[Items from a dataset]
━━━━━━━━━━━━━━━━━━━━

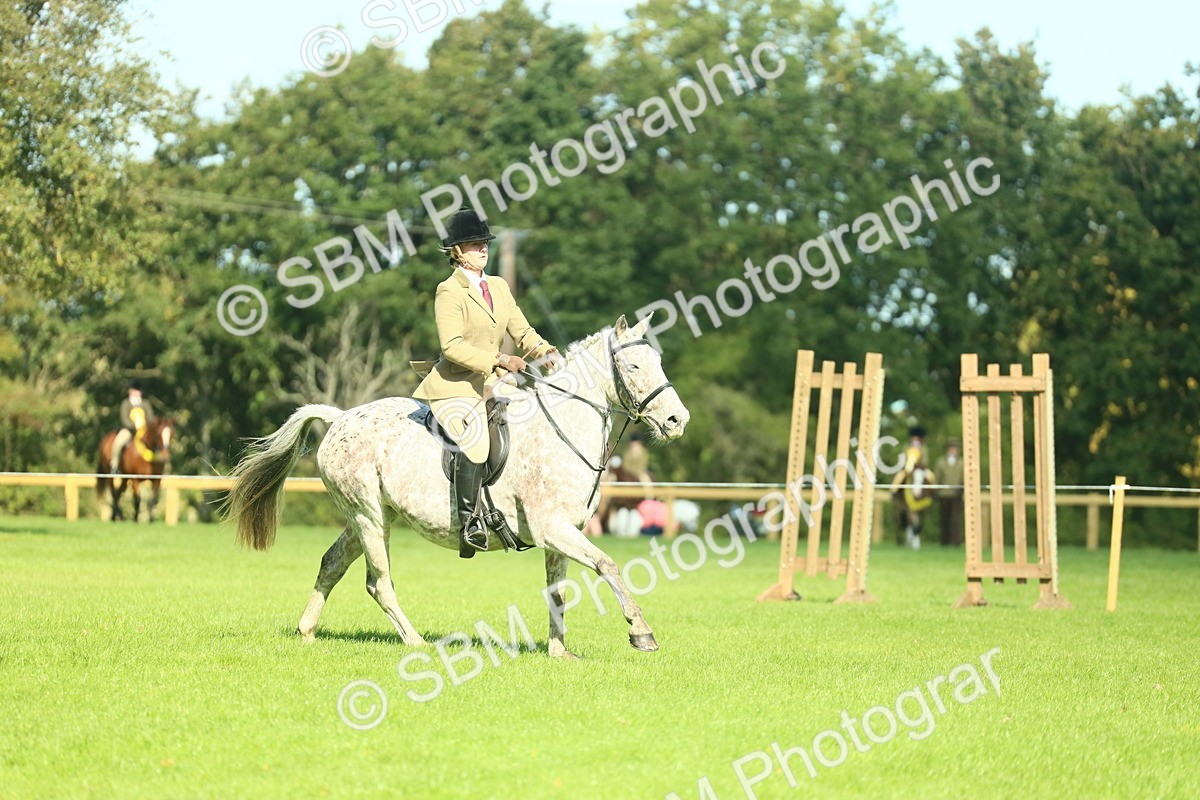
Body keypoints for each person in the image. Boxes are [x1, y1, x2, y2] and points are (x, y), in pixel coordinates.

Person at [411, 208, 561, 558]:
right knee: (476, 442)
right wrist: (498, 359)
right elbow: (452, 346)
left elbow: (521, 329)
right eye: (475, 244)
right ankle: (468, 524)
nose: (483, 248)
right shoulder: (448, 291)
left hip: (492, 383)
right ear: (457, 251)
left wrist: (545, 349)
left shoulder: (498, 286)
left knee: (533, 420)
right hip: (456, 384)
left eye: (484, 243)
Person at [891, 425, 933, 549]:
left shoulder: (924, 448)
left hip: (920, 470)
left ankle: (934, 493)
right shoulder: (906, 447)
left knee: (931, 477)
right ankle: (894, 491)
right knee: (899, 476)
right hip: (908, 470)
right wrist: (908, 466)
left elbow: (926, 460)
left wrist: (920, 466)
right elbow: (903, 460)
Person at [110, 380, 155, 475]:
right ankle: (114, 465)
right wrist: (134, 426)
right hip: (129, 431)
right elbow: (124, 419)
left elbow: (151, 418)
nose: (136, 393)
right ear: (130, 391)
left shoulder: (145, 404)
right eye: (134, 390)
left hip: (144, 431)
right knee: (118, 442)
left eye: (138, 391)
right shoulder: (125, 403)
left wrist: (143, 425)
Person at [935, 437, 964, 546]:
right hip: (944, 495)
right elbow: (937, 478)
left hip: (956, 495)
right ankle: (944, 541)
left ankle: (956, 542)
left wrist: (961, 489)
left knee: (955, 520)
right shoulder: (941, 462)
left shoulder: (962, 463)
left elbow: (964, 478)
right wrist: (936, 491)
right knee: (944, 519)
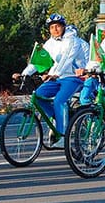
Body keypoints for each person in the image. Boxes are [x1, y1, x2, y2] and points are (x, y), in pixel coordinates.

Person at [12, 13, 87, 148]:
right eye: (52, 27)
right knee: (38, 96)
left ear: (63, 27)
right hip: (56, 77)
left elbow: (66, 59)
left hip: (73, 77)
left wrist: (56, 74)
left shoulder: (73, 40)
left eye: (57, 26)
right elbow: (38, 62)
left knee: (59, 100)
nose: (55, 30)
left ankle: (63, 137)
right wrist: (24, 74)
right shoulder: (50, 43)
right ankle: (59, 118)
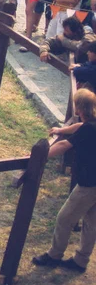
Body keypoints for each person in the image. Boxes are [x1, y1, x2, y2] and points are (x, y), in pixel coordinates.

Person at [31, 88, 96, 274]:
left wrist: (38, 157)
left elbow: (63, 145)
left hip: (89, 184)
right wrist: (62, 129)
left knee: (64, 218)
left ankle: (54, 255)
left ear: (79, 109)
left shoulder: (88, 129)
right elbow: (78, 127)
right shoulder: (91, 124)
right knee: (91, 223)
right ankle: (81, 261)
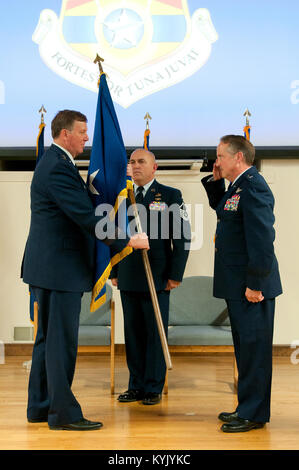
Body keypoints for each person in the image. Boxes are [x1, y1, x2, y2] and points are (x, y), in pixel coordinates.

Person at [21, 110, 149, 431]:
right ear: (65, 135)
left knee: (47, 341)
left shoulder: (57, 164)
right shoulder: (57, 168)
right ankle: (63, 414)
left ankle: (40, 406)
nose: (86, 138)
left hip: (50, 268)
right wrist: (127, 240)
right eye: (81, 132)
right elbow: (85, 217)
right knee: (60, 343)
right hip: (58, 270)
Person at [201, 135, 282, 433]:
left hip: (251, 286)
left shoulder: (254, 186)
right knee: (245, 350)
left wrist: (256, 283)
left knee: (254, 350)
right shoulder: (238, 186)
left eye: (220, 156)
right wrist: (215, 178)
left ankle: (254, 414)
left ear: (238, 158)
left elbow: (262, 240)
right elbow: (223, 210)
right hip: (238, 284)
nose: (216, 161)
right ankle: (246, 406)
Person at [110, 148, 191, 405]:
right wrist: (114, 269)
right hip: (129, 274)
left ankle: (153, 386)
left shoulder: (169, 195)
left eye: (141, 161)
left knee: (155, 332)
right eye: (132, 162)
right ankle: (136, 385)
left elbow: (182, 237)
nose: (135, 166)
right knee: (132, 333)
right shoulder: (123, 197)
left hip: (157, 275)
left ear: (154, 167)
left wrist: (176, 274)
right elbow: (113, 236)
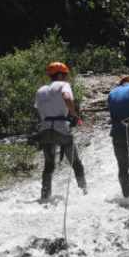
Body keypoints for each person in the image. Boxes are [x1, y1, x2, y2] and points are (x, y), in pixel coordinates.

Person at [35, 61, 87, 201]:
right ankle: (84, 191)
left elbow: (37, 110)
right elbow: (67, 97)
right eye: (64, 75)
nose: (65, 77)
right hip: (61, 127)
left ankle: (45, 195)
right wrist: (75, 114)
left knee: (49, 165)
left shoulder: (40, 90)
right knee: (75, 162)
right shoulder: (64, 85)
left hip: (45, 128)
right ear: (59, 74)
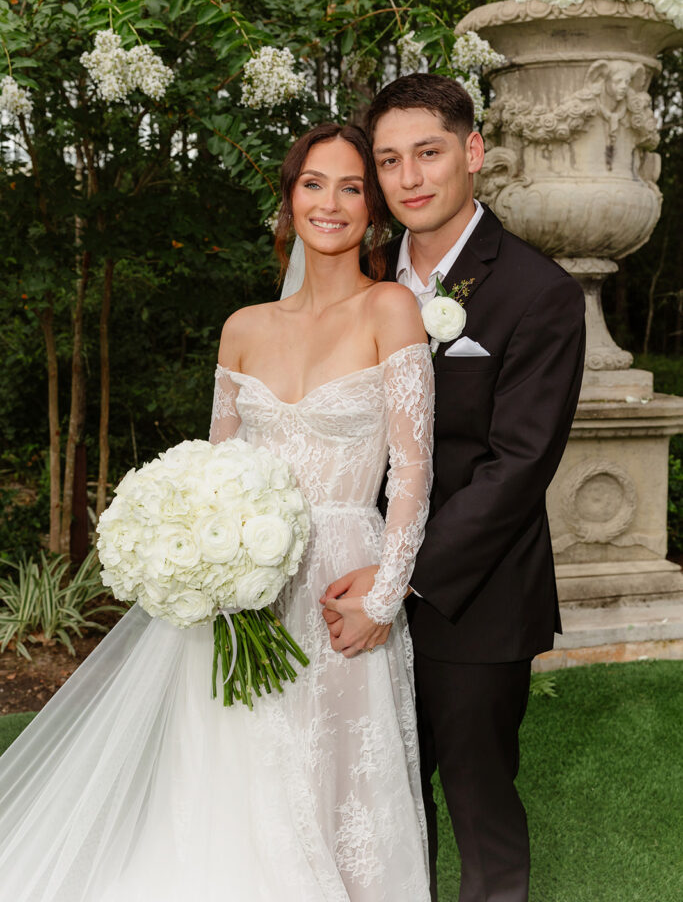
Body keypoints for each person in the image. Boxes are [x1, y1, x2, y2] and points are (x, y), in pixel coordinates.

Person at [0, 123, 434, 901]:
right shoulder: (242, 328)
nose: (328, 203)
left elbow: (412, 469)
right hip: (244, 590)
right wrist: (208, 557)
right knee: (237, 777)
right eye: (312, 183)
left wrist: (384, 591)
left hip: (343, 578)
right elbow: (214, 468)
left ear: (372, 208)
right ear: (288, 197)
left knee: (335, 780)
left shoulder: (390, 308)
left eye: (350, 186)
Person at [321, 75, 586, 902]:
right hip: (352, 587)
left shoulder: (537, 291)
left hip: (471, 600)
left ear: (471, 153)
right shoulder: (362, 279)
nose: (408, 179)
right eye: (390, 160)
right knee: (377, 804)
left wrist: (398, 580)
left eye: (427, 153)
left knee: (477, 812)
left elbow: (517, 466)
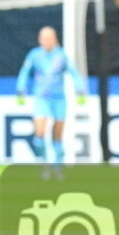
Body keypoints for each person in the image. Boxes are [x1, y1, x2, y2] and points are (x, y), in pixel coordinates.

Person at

━━━━━━━━━━━━━━━━━━━━

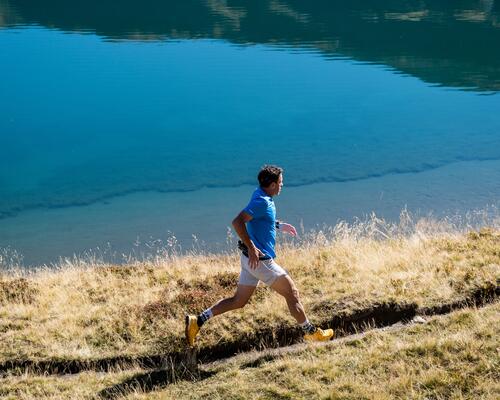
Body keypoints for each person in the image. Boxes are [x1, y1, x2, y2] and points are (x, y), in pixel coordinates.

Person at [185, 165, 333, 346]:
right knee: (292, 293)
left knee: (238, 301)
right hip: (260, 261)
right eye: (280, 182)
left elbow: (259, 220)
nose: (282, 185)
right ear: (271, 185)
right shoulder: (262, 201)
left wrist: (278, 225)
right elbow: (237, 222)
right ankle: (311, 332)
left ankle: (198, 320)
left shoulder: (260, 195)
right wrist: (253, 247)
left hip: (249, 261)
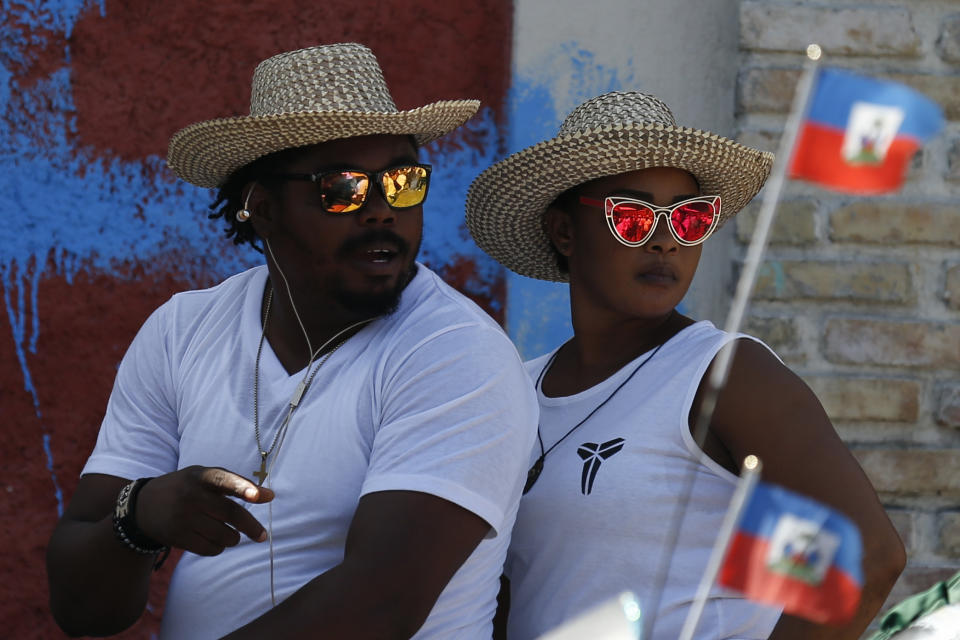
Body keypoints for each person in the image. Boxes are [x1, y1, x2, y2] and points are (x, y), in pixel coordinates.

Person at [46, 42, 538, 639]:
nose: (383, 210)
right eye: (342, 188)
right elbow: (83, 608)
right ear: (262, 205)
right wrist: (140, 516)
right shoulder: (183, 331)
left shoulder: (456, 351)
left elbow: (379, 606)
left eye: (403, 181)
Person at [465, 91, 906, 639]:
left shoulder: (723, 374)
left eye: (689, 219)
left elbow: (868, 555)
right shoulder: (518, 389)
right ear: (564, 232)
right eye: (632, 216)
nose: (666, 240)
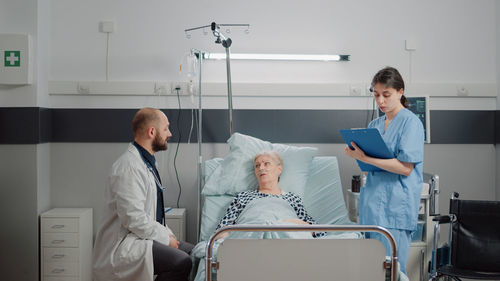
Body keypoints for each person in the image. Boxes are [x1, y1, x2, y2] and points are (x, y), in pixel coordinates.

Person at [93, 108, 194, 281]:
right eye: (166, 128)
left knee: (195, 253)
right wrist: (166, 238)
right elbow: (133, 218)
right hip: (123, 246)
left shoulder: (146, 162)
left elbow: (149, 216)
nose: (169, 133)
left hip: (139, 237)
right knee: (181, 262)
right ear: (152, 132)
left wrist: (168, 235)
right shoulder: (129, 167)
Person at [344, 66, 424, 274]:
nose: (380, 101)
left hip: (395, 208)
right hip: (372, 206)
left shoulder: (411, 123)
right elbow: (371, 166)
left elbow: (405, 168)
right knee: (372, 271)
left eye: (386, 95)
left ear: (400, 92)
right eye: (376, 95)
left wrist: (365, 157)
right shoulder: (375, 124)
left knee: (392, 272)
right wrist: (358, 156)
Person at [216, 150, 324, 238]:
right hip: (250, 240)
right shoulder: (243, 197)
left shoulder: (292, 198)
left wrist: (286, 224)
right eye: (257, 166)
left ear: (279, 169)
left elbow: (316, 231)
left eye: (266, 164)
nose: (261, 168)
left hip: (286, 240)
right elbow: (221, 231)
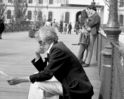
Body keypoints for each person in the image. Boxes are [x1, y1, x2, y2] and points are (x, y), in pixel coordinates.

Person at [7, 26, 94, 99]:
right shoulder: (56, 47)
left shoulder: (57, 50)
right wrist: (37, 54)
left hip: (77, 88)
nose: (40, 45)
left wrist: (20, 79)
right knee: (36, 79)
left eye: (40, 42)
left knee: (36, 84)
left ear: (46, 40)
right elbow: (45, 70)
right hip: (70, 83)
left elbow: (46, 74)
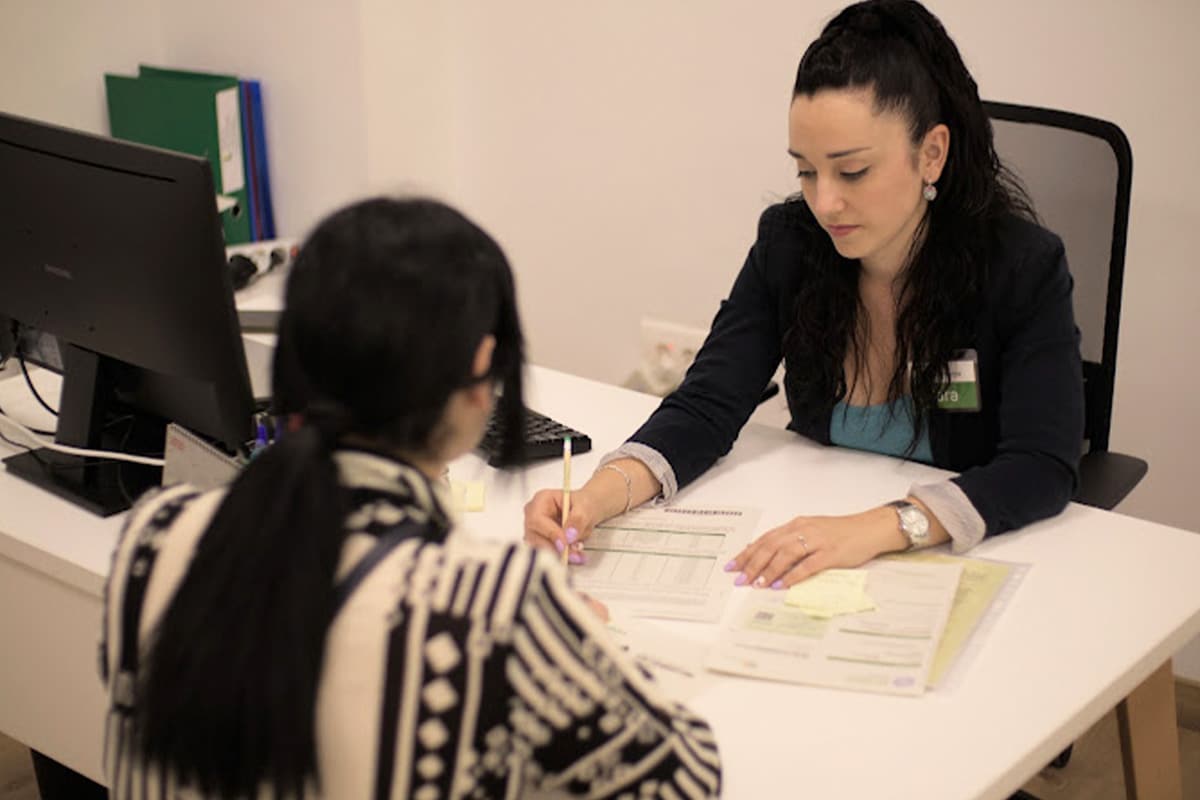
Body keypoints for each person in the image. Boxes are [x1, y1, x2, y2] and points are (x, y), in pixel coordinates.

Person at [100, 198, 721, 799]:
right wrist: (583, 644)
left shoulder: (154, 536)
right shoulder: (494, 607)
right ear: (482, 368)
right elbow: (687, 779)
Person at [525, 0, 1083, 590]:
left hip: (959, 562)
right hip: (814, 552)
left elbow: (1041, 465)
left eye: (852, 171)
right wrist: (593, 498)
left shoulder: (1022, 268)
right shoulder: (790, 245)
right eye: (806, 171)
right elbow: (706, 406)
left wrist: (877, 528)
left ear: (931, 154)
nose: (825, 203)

━━━━━━━━━━━━━━━━━━━━

* Required work *
Your answer must be the lines above from the one containing "right ankle: (114, 465)" to the one containing "right knee: (118, 442)", both included, restated word for word.

* Expected output *
right ankle: (114, 465)
right wrist: (134, 426)
right hip: (129, 431)
right elbow: (124, 419)
left elbow: (151, 418)
nose: (136, 393)
right ear: (130, 391)
left shoulder: (145, 404)
right eye: (134, 390)
left hip: (144, 431)
right knee: (118, 442)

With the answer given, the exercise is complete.